- _Cosa si richiede_
Riprenda la sentenza di Cassazione sulla liquidazione giudiziale, riportata più sotto, e la prosegua a partire dall'ultima frase presente.

- _Testo fornito_

-.-.-

Sentenza di Cassazione Civile Sez. 1 Num. 27909 Anno 2025
Civile Sent. Sez. 1 Num. 27909 Anno 2025
Presidente: COGNOME NOME
Relatore: COGNOME
Data pubblicazione: 20/10/2025
SENTENZA
sul ricorso iscritto al n. 21904/2023 R.G. proposto da:
COGNOME NOME, elettivamente domiciliato in INDIRIZZO, presso lo studio dell’avvocato AVV_NOTAIO (CODICE_FISCALECODICE_FISCALE che lo rappresenta e difende,
-ricorrente-
contro
RAGIONE_SOCIALE, elettivamente domiciliata in INDIRIZZO, presso lo studio dell’avvocato NOME (CODICE_FISCALE), rappresentata e difesa dall’avvocato COGNOME NOME (CODICE_FISCALE),
-controricorrente-
nonché contro
COGNOME NOME curatore della RAGIONE_SOCIALE,
-intimata- avverso la sentenza della Corte d’Appello di Milano n. 1824/2023 depositata il 05/06/2023.
Udita la relazione della causa svolta nella pubblica udienza tenutasi in data 11/09/2025 dal Consigliere NOME COGNOME.
Uditi il AVV_NOTAIO NOME AVV_NOTAIO che ha concluso per l’accoglimento del ricorso e il difensore di COGNOME NOME, AVV_NOTAIO.
FATTI DI CAUSA
1 La Corte d’Appello di Milano, con l’impugnata sentenza, accoglieva la domanda, proposta da RAGIONE_SOCIALE, di revocazione della sentenza n. 4070/2022, emessa dalla stessa Corte distrettuale quale rigetto del reclamo avverso la sentenza n. 108/2022 del Tribunale di Monza di apertura della liquidazione giudiziale di RAGIONE_SOCIALE, e pertanto, in accoglimento del reclamo, revocava la sentenza del giudice di primo grado, che aveva dichiarato aperta la liquidazione giudiziale di RAGIONE_SOCIALE, disponendo gli adempimenti successivi di cui all’art. 53 d.lvo 14/2019 (di seguito indicato per brevità ‘C.C.I.I.’).

-.-.-

- _Estratto del dataset_
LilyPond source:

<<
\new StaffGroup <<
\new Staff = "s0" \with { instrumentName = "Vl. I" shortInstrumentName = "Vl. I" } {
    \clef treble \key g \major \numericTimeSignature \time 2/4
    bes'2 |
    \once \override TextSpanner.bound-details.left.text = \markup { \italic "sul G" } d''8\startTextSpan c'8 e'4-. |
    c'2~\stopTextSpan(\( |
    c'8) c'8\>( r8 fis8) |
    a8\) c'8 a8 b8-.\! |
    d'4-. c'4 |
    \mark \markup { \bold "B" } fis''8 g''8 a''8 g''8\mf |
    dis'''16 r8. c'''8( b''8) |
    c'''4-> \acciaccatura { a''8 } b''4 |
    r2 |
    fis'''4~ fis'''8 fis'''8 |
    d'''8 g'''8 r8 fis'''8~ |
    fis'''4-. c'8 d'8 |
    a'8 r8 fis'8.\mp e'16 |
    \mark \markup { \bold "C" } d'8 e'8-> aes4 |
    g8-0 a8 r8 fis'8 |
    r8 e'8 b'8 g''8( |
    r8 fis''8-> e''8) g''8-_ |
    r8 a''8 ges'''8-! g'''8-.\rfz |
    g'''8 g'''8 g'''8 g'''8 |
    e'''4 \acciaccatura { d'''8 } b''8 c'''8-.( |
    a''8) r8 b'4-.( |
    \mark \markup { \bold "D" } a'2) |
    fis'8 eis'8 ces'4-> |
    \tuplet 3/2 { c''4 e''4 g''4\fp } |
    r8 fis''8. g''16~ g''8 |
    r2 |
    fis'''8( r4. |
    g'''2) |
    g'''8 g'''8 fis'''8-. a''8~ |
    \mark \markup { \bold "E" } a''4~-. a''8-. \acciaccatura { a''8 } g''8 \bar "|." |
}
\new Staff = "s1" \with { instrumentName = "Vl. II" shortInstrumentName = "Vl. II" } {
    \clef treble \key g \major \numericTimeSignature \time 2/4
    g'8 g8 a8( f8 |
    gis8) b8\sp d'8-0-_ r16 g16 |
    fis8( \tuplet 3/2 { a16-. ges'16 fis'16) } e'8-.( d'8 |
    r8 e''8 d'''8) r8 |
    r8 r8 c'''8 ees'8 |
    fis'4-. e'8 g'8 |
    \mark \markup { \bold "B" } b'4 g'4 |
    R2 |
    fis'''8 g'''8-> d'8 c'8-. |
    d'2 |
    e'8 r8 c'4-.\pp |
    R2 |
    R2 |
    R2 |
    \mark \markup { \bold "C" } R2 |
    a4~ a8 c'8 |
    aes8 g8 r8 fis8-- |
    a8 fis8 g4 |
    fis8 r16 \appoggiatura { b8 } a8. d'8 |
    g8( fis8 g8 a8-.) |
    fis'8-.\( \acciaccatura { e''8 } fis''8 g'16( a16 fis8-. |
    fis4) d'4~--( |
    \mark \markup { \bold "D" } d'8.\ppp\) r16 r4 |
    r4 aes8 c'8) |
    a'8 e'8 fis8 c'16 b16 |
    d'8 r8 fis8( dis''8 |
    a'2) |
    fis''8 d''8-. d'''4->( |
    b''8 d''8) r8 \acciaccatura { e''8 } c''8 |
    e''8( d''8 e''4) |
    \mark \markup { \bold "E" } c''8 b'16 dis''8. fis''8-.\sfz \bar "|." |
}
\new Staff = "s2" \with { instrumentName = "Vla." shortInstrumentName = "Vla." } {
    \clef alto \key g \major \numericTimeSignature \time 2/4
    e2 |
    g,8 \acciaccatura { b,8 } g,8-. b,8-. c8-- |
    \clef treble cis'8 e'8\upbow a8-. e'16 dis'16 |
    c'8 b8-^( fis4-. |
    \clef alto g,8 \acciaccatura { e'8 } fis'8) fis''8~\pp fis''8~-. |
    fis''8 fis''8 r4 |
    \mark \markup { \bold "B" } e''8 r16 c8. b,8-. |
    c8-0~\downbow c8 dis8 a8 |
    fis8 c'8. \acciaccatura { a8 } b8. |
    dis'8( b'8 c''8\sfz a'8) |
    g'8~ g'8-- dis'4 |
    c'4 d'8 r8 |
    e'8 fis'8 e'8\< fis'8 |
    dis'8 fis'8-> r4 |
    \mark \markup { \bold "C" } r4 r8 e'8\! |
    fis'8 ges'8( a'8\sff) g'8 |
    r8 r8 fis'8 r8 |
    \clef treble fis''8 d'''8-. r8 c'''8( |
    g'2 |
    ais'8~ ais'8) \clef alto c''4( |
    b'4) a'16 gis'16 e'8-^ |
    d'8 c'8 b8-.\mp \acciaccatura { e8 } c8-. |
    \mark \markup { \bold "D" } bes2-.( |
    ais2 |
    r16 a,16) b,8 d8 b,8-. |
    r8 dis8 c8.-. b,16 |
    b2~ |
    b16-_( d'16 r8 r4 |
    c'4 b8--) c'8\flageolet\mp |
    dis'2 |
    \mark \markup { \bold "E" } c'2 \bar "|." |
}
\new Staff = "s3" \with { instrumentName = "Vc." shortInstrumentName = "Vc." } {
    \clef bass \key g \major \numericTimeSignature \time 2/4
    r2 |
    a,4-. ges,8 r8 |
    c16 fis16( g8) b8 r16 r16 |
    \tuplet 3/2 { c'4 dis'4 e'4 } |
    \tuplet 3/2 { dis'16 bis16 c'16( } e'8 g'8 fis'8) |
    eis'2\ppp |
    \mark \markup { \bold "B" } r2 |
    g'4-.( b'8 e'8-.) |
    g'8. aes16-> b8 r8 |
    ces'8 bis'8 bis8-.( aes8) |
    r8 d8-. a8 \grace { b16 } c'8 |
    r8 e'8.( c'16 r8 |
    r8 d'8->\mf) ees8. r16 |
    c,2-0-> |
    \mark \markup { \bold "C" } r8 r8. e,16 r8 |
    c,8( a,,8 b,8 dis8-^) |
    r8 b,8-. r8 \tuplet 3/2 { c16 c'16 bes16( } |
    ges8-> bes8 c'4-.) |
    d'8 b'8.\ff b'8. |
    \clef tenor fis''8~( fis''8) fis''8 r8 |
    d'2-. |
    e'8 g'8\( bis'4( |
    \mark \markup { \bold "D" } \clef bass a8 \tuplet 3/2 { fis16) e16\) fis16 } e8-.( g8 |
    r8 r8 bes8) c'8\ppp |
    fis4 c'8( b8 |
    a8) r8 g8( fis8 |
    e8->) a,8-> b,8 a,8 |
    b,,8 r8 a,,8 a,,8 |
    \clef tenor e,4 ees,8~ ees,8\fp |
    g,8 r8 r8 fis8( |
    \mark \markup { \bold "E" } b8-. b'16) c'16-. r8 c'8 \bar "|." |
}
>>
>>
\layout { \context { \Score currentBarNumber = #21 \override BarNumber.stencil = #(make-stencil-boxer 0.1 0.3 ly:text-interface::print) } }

-.-.-

- _Risposta fornita_
1.1 La Corte, dopo aver ricostruito in punto di fatto la vicenda processuale originata dalla presentazione da parte di NOME COGNOME – che allegava di essere creditore di RAGIONE_SOCIALE per importo di € 36.000, costituito da dieci titoli cambiari del valore di € 3.600 cadauno -della domanda di dichiarazione dell’apertura della liquidazione giudiziale della suddetta società, accolta dal Tribunale di Monza, con il riconoscimento della legittimazione attiva del creditore istante, e così confermata dalla Corte d’Appello di
Milano (che rigettava il reclamo proposto dalla debitrice), riteneva invece che la sentenza della Corte, pronunciata all’esito del giudizio ex art. 51 C.C.I.I., fosse inficiata da un errore di fatto che ne giustificava la revocazione.
In particolare, secondo quanto accertato dai giudici di seconde cure , era pacifico che la ragione di credito fatta valere con l’istanza di apertura della procedura di liquidazione, fosse costituita da cambiali, oggetto di precetto, per € 36.000 che avevano come causa il debito della società nei confronti di COGNOME, accertato con sentenza del Tribunale di Torre Annunziata, e poi novato con atto di transazione del 16.09.2020, definendo l’importo dovuto in complessivi € 88.000,00. Tali cambiali venivano pagate solo in parte. Per regolare il pagamento delle cambiali residue, era intervenuta una scrittura intestata «atto di transazione con accollo liberatorio», tra RAGIONE_SOCIALE, RAGIONE_SOCIALE e il terzo, RAGIONE_SOCIALE, nell’ambito della quale quest’ultima dichiarava di accollarsi il debito residuo.
1.2 Secondo quanto argomentato dal giudice della revocazione, la sentenza del giudice del reclamo aveva tratto il convincimento circa l’inefficacia dell’accordo transattivo sulla scorta dell’erroneo assunto del mancato pagamento in favore di COGNOME della somma di € 40.000 da parte del terzo accollante RAGIONE_SOCIALE, mentre, invece, il versamento da parte dell’accollante al creditore risultava documentato dalla contabile del bonifico prodotta da RAGIONE_SOCIALE già in sede di reclamo.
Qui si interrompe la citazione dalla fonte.